Try it
Write out again, word for word, the lines below from the line that holds "ct details." through the line that holds "Select Options", omitting pictures.
(Beginning of Source data)
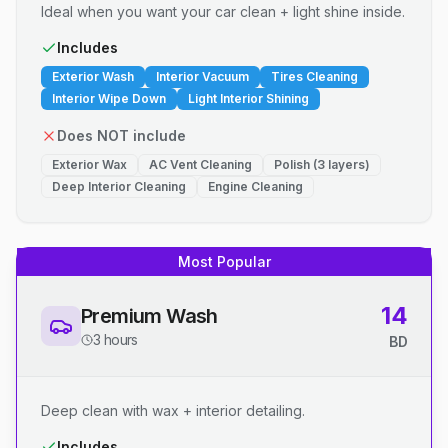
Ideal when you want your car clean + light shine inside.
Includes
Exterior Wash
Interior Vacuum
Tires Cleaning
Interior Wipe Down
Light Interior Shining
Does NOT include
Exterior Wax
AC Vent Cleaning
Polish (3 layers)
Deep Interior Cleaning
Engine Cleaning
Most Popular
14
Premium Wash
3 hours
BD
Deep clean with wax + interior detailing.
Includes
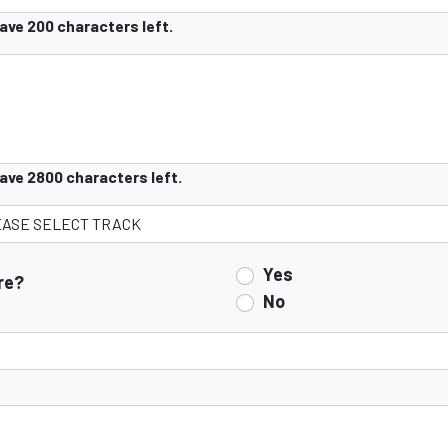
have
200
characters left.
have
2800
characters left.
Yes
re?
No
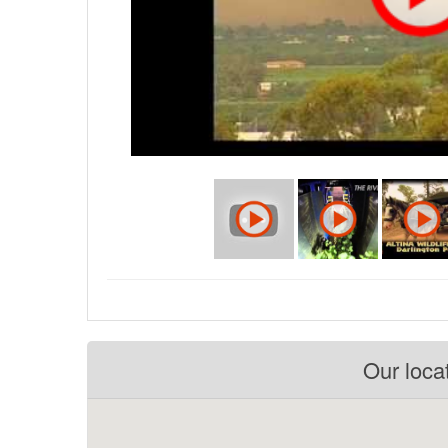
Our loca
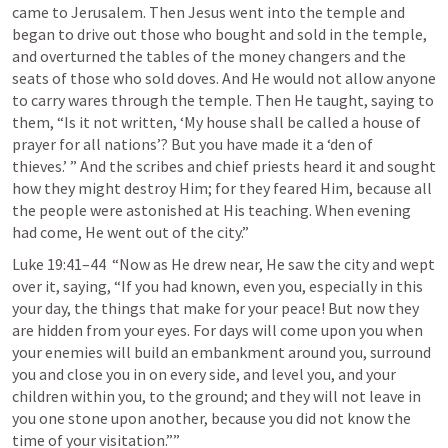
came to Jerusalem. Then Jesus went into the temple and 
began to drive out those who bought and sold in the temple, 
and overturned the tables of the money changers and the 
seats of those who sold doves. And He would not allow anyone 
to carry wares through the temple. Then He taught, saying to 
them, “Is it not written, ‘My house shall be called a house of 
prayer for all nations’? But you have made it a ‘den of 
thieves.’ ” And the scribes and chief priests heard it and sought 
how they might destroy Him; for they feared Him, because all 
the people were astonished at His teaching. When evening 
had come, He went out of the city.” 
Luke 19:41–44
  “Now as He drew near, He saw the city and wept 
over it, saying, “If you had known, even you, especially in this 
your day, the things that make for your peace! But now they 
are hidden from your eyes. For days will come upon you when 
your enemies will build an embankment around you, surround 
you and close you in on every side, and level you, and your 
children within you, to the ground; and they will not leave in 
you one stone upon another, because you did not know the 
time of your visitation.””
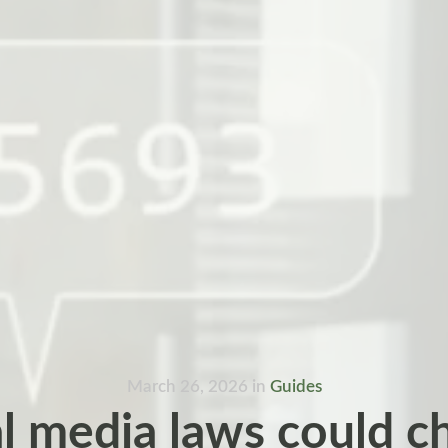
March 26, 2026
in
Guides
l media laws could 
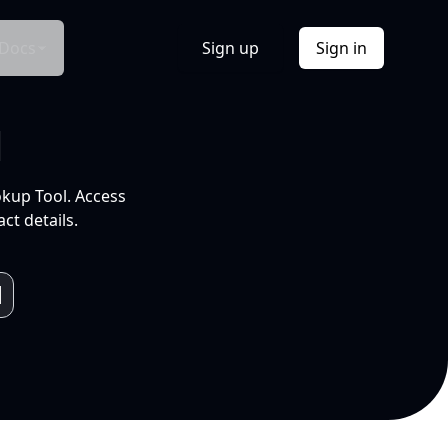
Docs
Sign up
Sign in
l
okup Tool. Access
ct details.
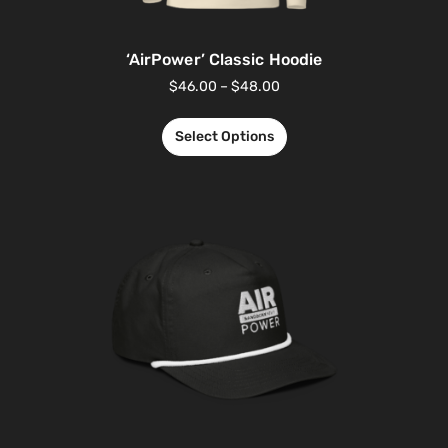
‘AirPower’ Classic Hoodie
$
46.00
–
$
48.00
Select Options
(End of Source data)
(Beginning of Source data)
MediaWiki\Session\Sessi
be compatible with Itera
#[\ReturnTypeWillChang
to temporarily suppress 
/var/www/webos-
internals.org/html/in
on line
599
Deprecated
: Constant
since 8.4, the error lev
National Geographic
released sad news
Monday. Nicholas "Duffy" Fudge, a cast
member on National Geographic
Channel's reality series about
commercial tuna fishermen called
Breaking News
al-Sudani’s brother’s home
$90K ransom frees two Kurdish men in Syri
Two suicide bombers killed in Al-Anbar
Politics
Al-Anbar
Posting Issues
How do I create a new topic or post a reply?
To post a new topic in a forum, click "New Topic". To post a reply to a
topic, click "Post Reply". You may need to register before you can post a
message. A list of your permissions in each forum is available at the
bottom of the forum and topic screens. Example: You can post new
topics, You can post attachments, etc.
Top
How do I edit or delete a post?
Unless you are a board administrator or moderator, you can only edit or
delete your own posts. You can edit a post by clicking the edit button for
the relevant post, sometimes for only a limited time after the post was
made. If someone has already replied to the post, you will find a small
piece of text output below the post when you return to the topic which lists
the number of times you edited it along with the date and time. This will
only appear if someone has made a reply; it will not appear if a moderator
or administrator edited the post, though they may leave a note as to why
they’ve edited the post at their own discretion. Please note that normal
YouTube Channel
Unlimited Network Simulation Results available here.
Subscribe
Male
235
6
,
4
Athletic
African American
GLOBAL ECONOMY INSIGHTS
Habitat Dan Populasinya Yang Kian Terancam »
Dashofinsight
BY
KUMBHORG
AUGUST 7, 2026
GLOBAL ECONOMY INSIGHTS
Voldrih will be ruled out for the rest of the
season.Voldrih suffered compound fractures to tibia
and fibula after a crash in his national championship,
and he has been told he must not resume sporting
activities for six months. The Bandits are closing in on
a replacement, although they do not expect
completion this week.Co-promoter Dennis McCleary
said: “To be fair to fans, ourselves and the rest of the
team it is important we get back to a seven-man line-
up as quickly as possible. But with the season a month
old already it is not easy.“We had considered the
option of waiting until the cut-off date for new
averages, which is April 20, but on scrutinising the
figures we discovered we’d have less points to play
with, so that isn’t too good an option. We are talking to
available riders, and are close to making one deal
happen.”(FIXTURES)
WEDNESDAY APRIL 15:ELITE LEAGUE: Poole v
(End of Source data)
(Beginning of Source data)
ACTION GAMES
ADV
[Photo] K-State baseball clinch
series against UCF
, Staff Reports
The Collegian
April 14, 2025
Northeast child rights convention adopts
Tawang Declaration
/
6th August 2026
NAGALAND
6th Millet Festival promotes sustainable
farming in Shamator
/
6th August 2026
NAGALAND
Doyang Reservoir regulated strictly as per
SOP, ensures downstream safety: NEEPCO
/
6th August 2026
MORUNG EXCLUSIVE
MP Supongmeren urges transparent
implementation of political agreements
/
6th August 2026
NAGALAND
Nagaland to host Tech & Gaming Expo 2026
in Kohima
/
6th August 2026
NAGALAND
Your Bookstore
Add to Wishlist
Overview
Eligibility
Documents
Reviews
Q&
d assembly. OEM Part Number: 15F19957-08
(End of Source data)
Final answer
ct details.
‘AirPower’ Classic Hoodie
$
46.00
–
$
48.00
Select Options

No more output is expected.